Но научный полет еще не действительность, построенная на данных науки и логики; это мне ясно открылось именно в эпоху моего собирания научных фактов и горения научными интересами; от микробиологии, к которой влекло, был отбит двумя «бытовыми» фактами: мелкостью Зографа и отсутствием рабочих мест у гонимого интригой Мензбира; второе мое покушение на научный интерес с изучением орнамента, которым могла бы определиться и вся будущая карьера, ибо в этом интересе увязывались наука с искусством; в нем не было «ножниц», мучительно переживаемых мной; но добрейший Д. Н. Анучин, сказал бы я, с халатностью, не умеющей разглядеть интереса в студенте, упорным отпугиваньем от интересующей темы и пришитием меня к неинтересной мне географии способствовал рождению анекдотика: появления географа-специалиста.

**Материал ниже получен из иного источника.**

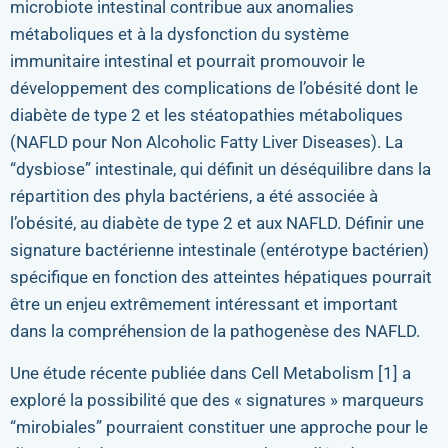
microbiote intestinal contribue aux anomalies
métaboliques et à la dysfonction du système
immunitaire intestinal et pourrait promouvoir le
développement des complications de l’obésité dont le
diabète de type 2 et les stéatopathies métaboliques
(NAFLD pour Non Alcoholic Fatty Liver Diseases). La
“dysbiose” intestinale, qui définit un déséquilibre dans la
répartition des phyla bactériens, a été associée à
l’obésité, au diabète de type 2 et aux NAFLD. Définir une
signature bactérienne intestinale (entérotype bactérien)
spécifique en fonction des atteintes hépatiques pourrait
être un enjeu extrêmement intéressant et important
dans la compréhension de la pathogenèse des NAFLD.
Une étude récente publiée dans Cell Metabolism [1] a
exploré la possibilité que des « signatures » marqueurs
“mirobiales” pourraient constituer une approche pour le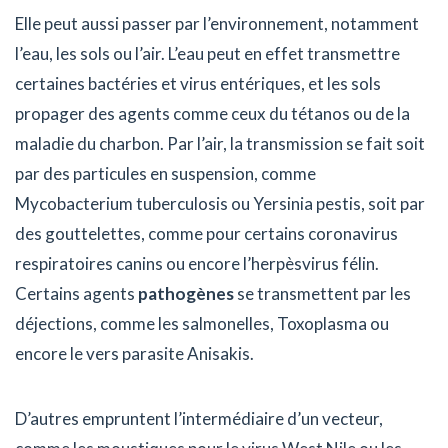
Elle peut aussi passer par l’environnement, notamment
l’eau, les sols ou l’air. L’eau peut en effet transmettre
certaines bactéries et virus entériques, et les sols
propager des agents comme ceux du tétanos ou de la
maladie du charbon. Par l’air, la transmission se fait soit
par des particules en suspension, comme
Mycobacterium tuberculosis ou Yersinia pestis, soit par
des gouttelettes, comme pour certains coronavirus
respiratoires canins ou encore l’herpèsvirus félin.
Certains agents
pathogènes
se transmettent par les
déjections, comme les salmonelles, Toxoplasma ou
encore le vers parasite Anisakis.
D’autres empruntent l’intermédiaire d’un vecteur,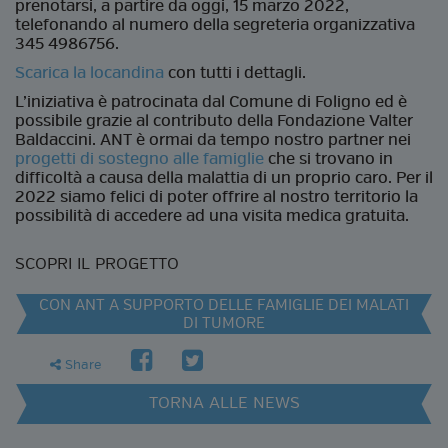
prenotarsi, a partire da oggi, 15 marzo 2022,
telefonando al numero della segreteria organizzativa
345 4986756.
Scarica la locandina
con tutti i dettagli.
L’iniziativa è patrocinata dal Comune di Foligno ed è
possibile grazie al contributo della Fondazione Valter
Baldaccini. ANT è ormai da tempo nostro partner nei
progetti di sostegno alle famiglie
che si trovano in
difficoltà a causa della malattia di un proprio caro. Per il
2022 siamo felici di poter offrire al nostro territorio la
possibilità di accedere ad una visita medica gratuita.
SCOPRI IL PROGETTO
CON ANT A SUPPORTO DELLE FAMIGLIE DEI MALATI
DI TUMORE
facebook
twitter
share
Share
TORNA ALLE NEWS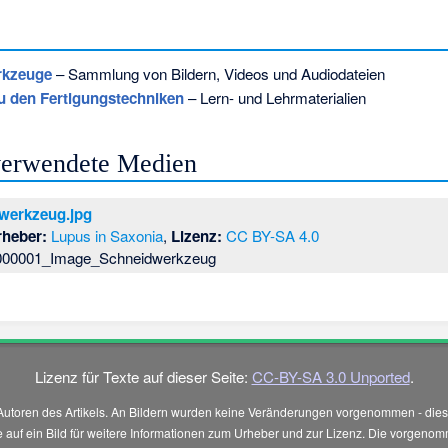
rkzeuge
– Sammlung von Bildern, Videos und Audiodateien
u den Fertigungstechniken
– Lern- und Lehrmaterialien
 verwendete Medien
werkzeug.jpg
rheber:
Lupus in Saxonia
,
Lizenz:
CC BY-SA 4.0
000001_Image_Schneidwerkzeug
Lizenz für Texte auf dieser Seite:
CC-BY-SA 3.0 Unported
.
Autoren des Artikels. An Bildern wurden keine Veränderungen vorgenommen - diese
 Sie auf ein Bild für weitere Informationen zum Urheber und zur Lizenz. Die vorg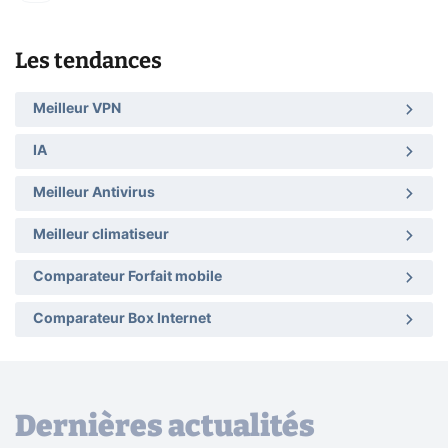
Les tendances
Meilleur VPN
IA
Meilleur Antivirus
Meilleur climatiseur
Comparateur Forfait mobile
Comparateur Box Internet
Dernières actualités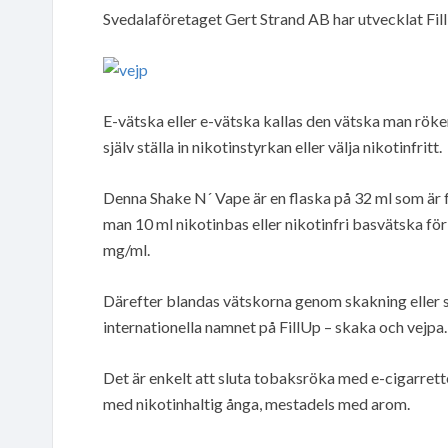
Svedalaföretaget Gert Strand AB har utvecklat Fill
E-vätska eller e-vätska kallas den vätska man röke
själv ställa in nikotinstyrkan eller välja nikotinfritt.
Denna Shake N´ Vape är en flaska på 32 ml som är 
man 10 ml nikotinbas eller nikotinfri basvätska för 
mg/ml.
Därefter blandas vätskorna genom skakning eller 
internationella namnet på FillUp – skaka och vejpa.
Det är enkelt att sluta tobaksröka med e-cigarret
med nikotinhaltig ånga, mestadels med arom.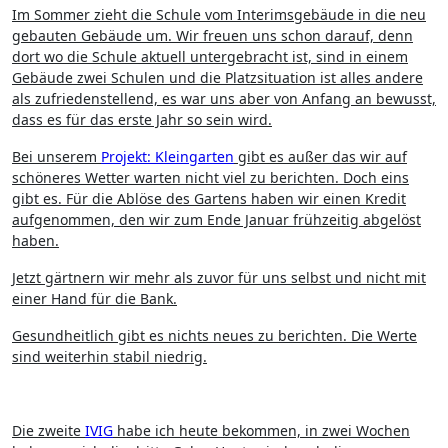
Im Sommer zieht die Schule vom Interimsgebäude in die neu
gebauten Gebäude um. Wir freuen uns schon darauf, denn
dort wo die Schule aktuell untergebracht ist, sind in einem
Gebäude zwei Schulen und die Platzsituation ist alles andere
als zufriedenstellend, es war uns aber von Anfang an bewusst,
dass es für das erste Jahr so sein wird.
Bei unserem
Projekt: Kleingarten
gibt es außer das wir auf
schöneres Wetter warten nicht viel zu berichten. Doch eins
gibt es. Für die Ablöse des Gartens haben wir einen Kredit
aufgenommen, den wir zum Ende Januar frühzeitig abgelöst
haben.
Jetzt gärtnern wir mehr als zuvor für uns selbst und nicht mit
einer Hand für die Bank.
Gesundheitlich gibt es nichts neues zu berichten. Die Werte
sind weiterhin stabil niedrig.
Die zweite
IVIG
habe ich heute bekommen, in zwei Wochen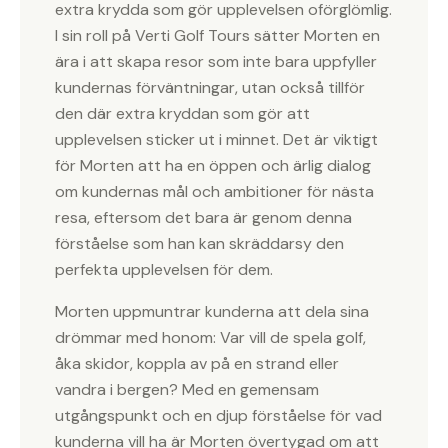
extra krydda som gör upplevelsen oförglömlig.
I sin roll på Verti Golf Tours sätter Morten en
ära i att skapa resor som inte bara uppfyller
kundernas förväntningar, utan också tillför
den där extra kryddan som gör att
upplevelsen sticker ut i minnet. Det är viktigt
för Morten att ha en öppen och ärlig dialog
om kundernas mål och ambitioner för nästa
resa, eftersom det bara är genom denna
förståelse som han kan skräddarsy den
perfekta upplevelsen för dem.
Morten uppmuntrar kunderna att dela sina
drömmar med honom: Var vill de spela golf,
åka skidor, koppla av på en strand eller
vandra i bergen? Med en gemensam
utgångspunkt och en djup förståelse för vad
kunderna vill ha är Morten övertygad om att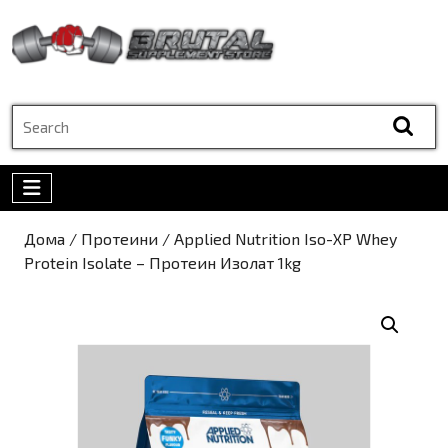
Skip
to
content
Skip
to
Search
content
for:
Open
Menu
Дома
/
Протеини
/ Applied Nutrition Iso-XP Whey
Protein Isolate – Протеин Изолат 1kg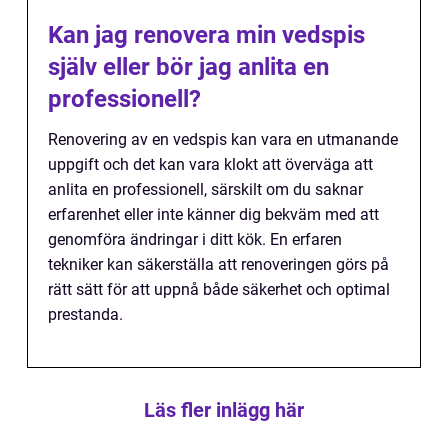
Kan jag renovera min vedspis
själv eller bör jag anlita en
professionell?
Renovering av en vedspis kan vara en utmanande
uppgift och det kan vara klokt att överväga att
anlita en professionell, särskilt om du saknar
erfarenhet eller inte känner dig bekväm med att
genomföra ändringar i ditt kök. En erfaren
tekniker kan säkerställa att renoveringen görs på
rätt sätt för att uppnå både säkerhet och optimal
prestanda.
Läs fler inlägg här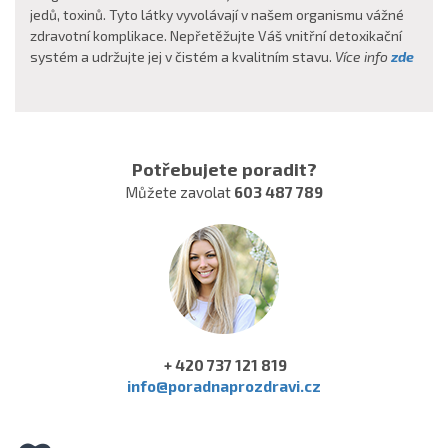
jedů, toxinů. Tyto látky vyvolávají v našem organismu vážné
zdravotní komplikace. Nepřetěžujte Váš vnitřní detoxikační
systém a udržujte jej v čistém a kvalitním stavu.
Více info
zde
Potřebujete poradit?
Můžete zavolat
603 487 789
+ 420 737 121 819
info@poradnaprozdravi.cz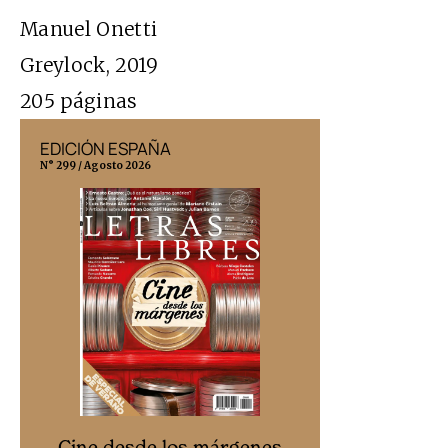
Manuel Onetti
Greylock, 2019
205 páginas
EDICIÓN ESPAÑA
EDICIÓN MÉX
N° 299 / Agosto 2026
N° 332 / Agosto 202
Cine desd
Cine desde los márgenes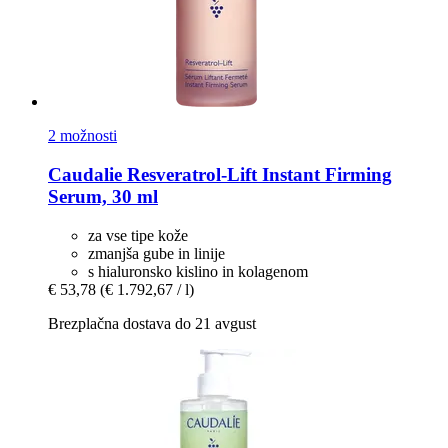
2 možnosti
Caudalie
Resveratrol-​Lift Instant Firming
Serum, 30 ml
za vse tipe kože
zmanjša gube in linije
s hialuronsko kislino in kolagenom
€ 53,78
(€ 1.792,67 / l)
Brezplačna dostava do 21 avgust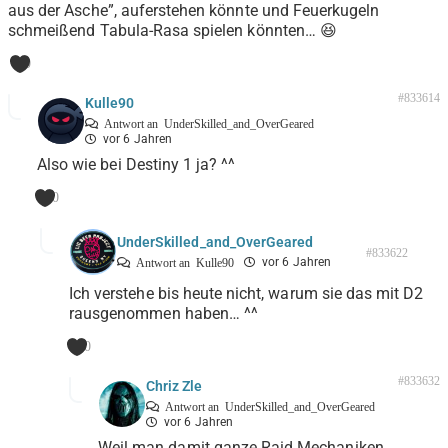
aus der Asche”, auferstehen könnte und Feuerkugeln
schmeißend Tabula-Rasa spielen könnten… 😆
0
#833614
Kulle90
Antwort an
UnderSkilled_and_OverGeared
vor 6 Jahren
Also wie bei Destiny 1 ja? ^^
0
UnderSkilled_and_OverGeared
#833622
vor 6 Jahren
Antwort an
Kulle90
Ich verstehe bis heute nicht, warum sie das mit D2
rausgenommen haben… ^^
0
#833632
Chriz Zle
Antwort an
UnderSkilled_and_OverGeared
vor 6 Jahren
Weil man damit ganze Raid Mechaniken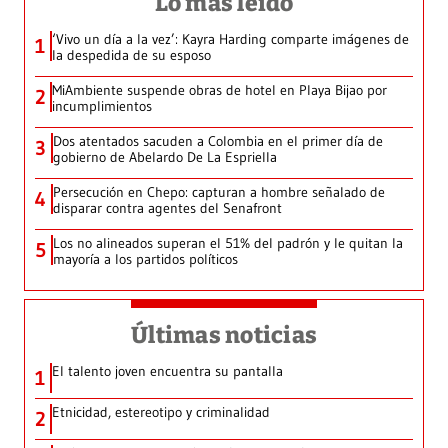
Lo más leído
‘Vivo un día a la vez’: Kayra Harding comparte imágenes de
1
la despedida de su esposo
MiAmbiente suspende obras de hotel en Playa Bijao por
2
incumplimientos
Dos atentados sacuden a Colombia en el primer día de
3
gobierno de Abelardo De La Espriella
Persecución en Chepo: capturan a hombre señalado de
4
disparar contra agentes del Senafront
Los no alineados superan el 51% del padrón y le quitan la
5
mayoría a los partidos políticos
Últimas noticias
El talento joven encuentra su pantalla​
1
Etnicidad, estereotipo y criminalidad
2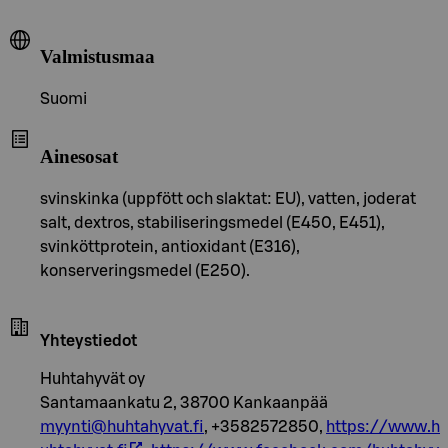
Valmistusmaa
Suomi
Ainesosat
svinskinka (uppfött och slaktat: EU), vatten, joderat
salt, dextros, stabiliseringsmedel (E450, E451),
svinköttprotein, antioxidant (E316),
konserveringsmedel (E250).
Yhteystiedot
Huhtahyvät oy
Santamaankatu 2, 38700 Kankaanpää
myynti@huhtahyvat.fi
, +3582572850,
https://www.h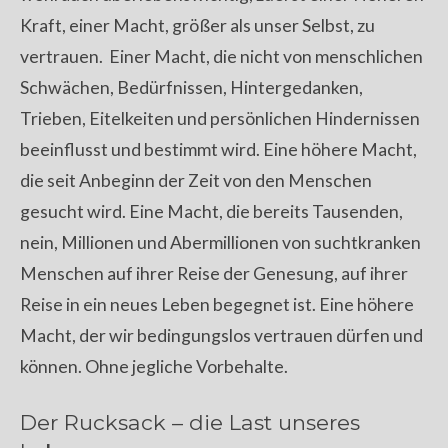
Kraft, einer Macht, größer als unser Selbst, zu
vertrauen. Einer Macht, die nicht von menschlichen
Schwächen, Bedürfnissen, Hintergedanken,
Trieben, Eitelkeiten und persönlichen Hindernissen
beeinflusst und bestimmt wird. Eine höhere Macht,
die seit Anbeginn der Zeit von den Menschen
gesucht wird. Eine Macht, die bereits Tausenden,
nein, Millionen und Abermillionen von suchtkranken
Menschen auf ihrer Reise der Genesung, auf ihrer
Reise in ein neues Leben begegnet ist. Eine höhere
Macht, der wir bedingungslos vertrauen dürfen und
können. Ohne jegliche Vorbehalte.
Der Rucksack – die Last unseres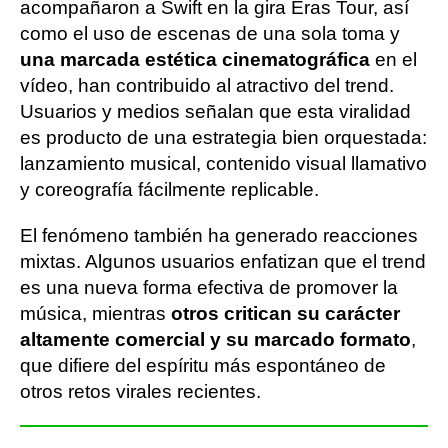
acompañaron a Swift en la gira Eras Tour, así
como el uso de escenas de una sola toma y
una marcada estética cinematográfica
en el
vídeo, han contribuido al atractivo del trend.
Usuarios y medios señalan que esta viralidad
es producto de una estrategia bien orquestada:
lanzamiento musical, contenido visual llamativo
y coreografía fácilmente replicable.
El fenómeno también ha generado reacciones
mixtas. Algunos usuarios enfatizan que el trend
es una nueva forma efectiva de promover la
música, mientras
otros critican su carácter
altamente comercial y su marcado formato
,
que difiere del espíritu más espontáneo de
otros retos virales recientes.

Мне до сих пор стыдно, что я писал сочинение «Об оврагах».
Университет вскрыл неравновесие, уравновешиваемое бытом: что общего между кипучей фигурою Тимирязева и благодушием Сабанеева, Мензбиром и Зографом?
Они встречались, здоровались, жили — все в том же «быте» или в точке пересечения разнородных устремлений, переживаемой косностью непеременного центра; принцип относительности не был сформулирован; время было университетское, стрелка которого двигалась с угла Моховой; унитаризация времен в среднем времени Моховой — унитаризация бытов, в «быте» царской России; мое узнание о том, что такого среднего времени нет, а только кажется, что оно существует, и было пережито в картине иллюзионизма, охватившей в гимназии и ставшей картиной кризиса. С какой-то минуты я понял: давящая меня материальность — не материальна; прочная почва наших квартир — не прочна; и это открылося с потрясающей просто реальностью; я не видел в те годы социально-экономических условий, ведущих к неравновесию; моя грамотность (естественнонаучная, философская, литературная) обогащалась ценою социальной неграмотности, опять-таки поданной бытом, в котором было много высказываний либеральных и политических; но лозунги научной социологии не доходили; Янжул с детства жужжал: «По штатиштичешким данным». Виделись статистические таблицы потребления соли; Янжул был же… фабричным инспектором, а потом и сотрудником Витте;8 а Янжул был… академиком.
Только с конца 1901 года, с начала знакомства с образованным экономистом, зубы проевшим на Марксе, Л. Л. Кобылинским (потом Эллисом) — начинаются социологические интересы; чтению по социологии начинаю отдаваться лишь с 1903 года; в 1904 году я, студент-филолог, голосую за прекращение лекций и превращение университета в революционную трибуну; и с той поры я — левый; сознательность — от теоретических усилий включить в программу чтения социологию, от чтений Меринга, Каутского, Маркса, Бебеля, Зомбарта, Штаммлера и ряда книг, конкретно показующих, в чем научность социализма.